Shock-absorber is attested from 1906 (short form shocks attested by 1961); shock wave is from 1907. Shock troops (1917), especially selected for assault work, translates German stoßtruppen and preserves the word's original military sense. Shock therapy is from 1917; shock treatment from 1938.
"sheaves of grain placed on-end and leaning against one another in a field, arranged so as to shed rain and allow the grain to dry," early 14c., shok, perhaps from an unrecorded Old English word or from Middle Low German schok "shock of corn," originally "group of sixty," from Proto-Germanic *skukka- (source also of Old Saxon skok, Dutch schok "sixty pieces; shock of corn;" German schock "sixty," Hocke "heap of sheaves"). The original sense of this is uncertain; perhaps it is connected to the source of shock (n.1) on the notion of being "thrown" together [Century Dictionary]. The English word in 16c.-17c. sometimes was a unit of tale meaning "60-piece lot," from trade with the Dutch.
"thick mass of hair," 1819, from earlier shock (adj.) "having thick hair" (1680s), and a 17c. noun meaning "lap-dog having long, shaggy hair" (1630s, also shock-dog), from shough (1590s), the name for this type of dog, which was said to have been brought originally from Iceland; the word is perhaps from the source of shock (n.2), or from an Old Norse variant of shag (n.). Shock-headed Peter was used in 19c. translations for German Struwwelpeter.
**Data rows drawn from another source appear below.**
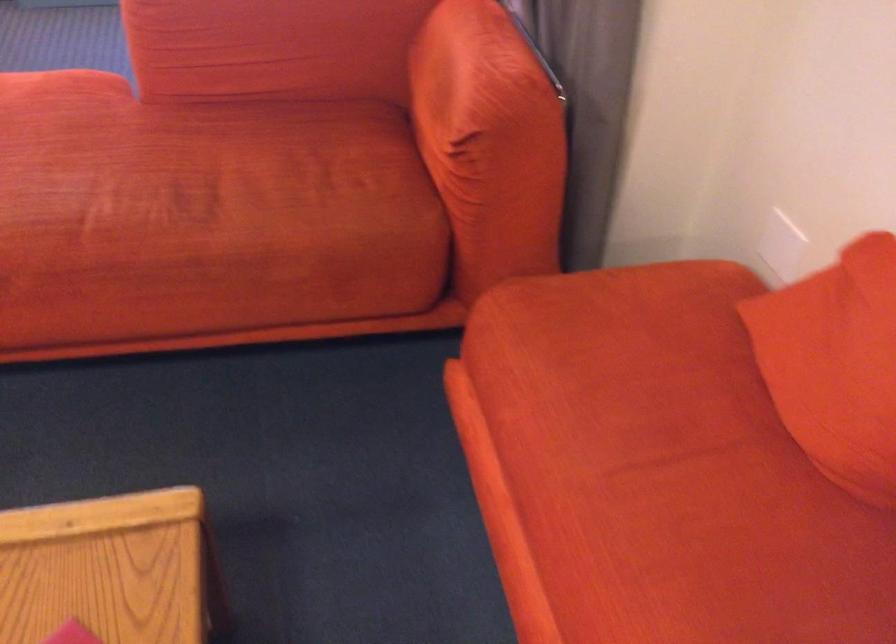
The image size is (896, 644). Find the location of `red sofa armrest`. red sofa armrest is located at coordinates (530, 53).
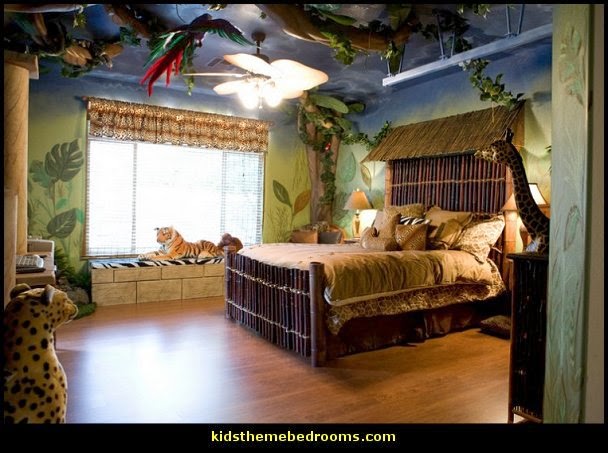
You are a GUI agent. You are given a task and a screenshot of the screen. Output one action in this format:
    pyautogui.click(x=<x>, y=<y>)
    Task: Click on the pillow
    
    Given the screenshot: What is the action you would take?
    pyautogui.click(x=385, y=244), pyautogui.click(x=373, y=230), pyautogui.click(x=390, y=217), pyautogui.click(x=402, y=204), pyautogui.click(x=406, y=220), pyautogui.click(x=409, y=233), pyautogui.click(x=433, y=233), pyautogui.click(x=483, y=254)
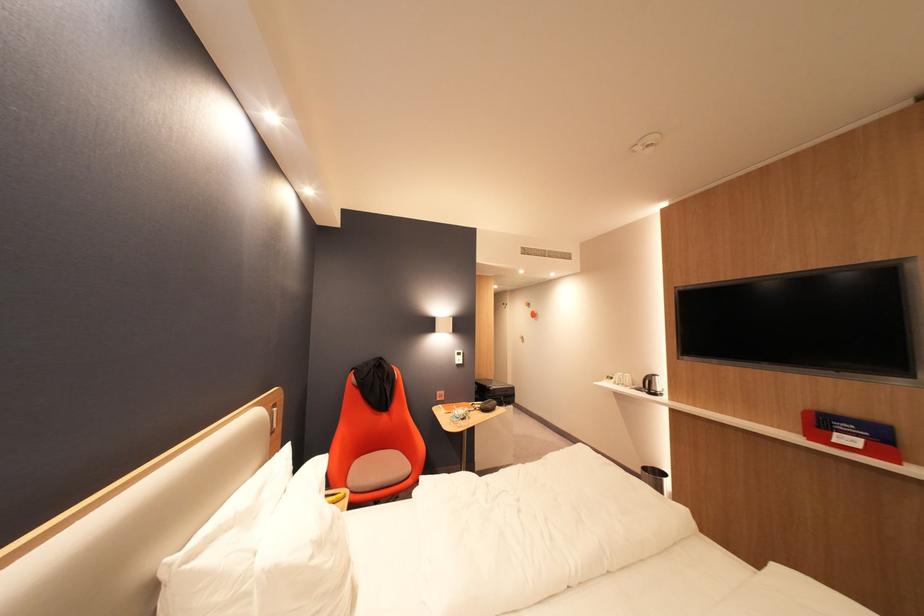
Where is `orange wall hook`? The height and width of the screenshot is (616, 924). orange wall hook is located at coordinates (533, 314).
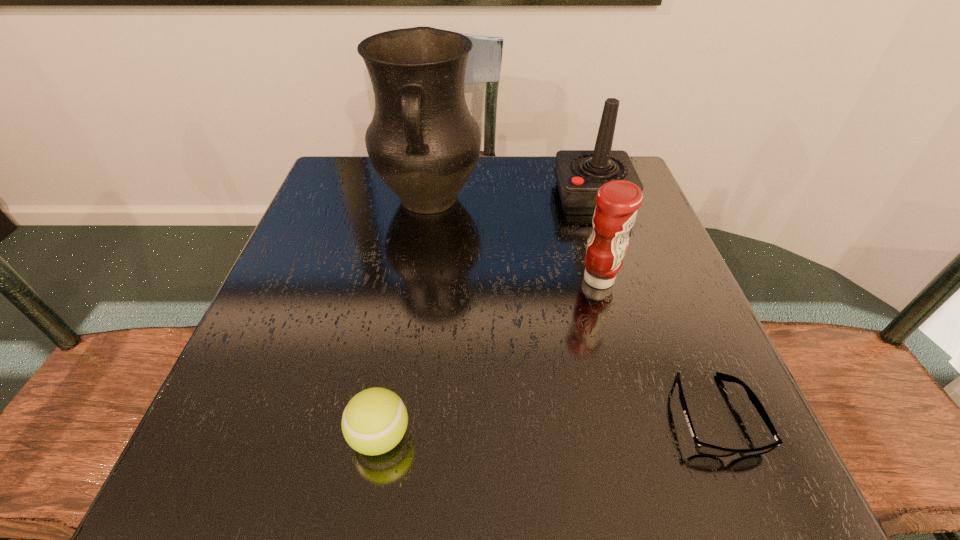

"to come into violent contact; strike against suddenly and violently," 1560s, literal senses now archaic or obsolete, from shock (n.1). The meaning "offend, displease, strike with indignation, horror, or disgust" is by 1650s. The meaning "to give (something) an electric shock" is from 1746.
"arrange (sheaves of grain) in a shock," mid-14c., shokken, from shock (n.2). Related: Shocked; shocking.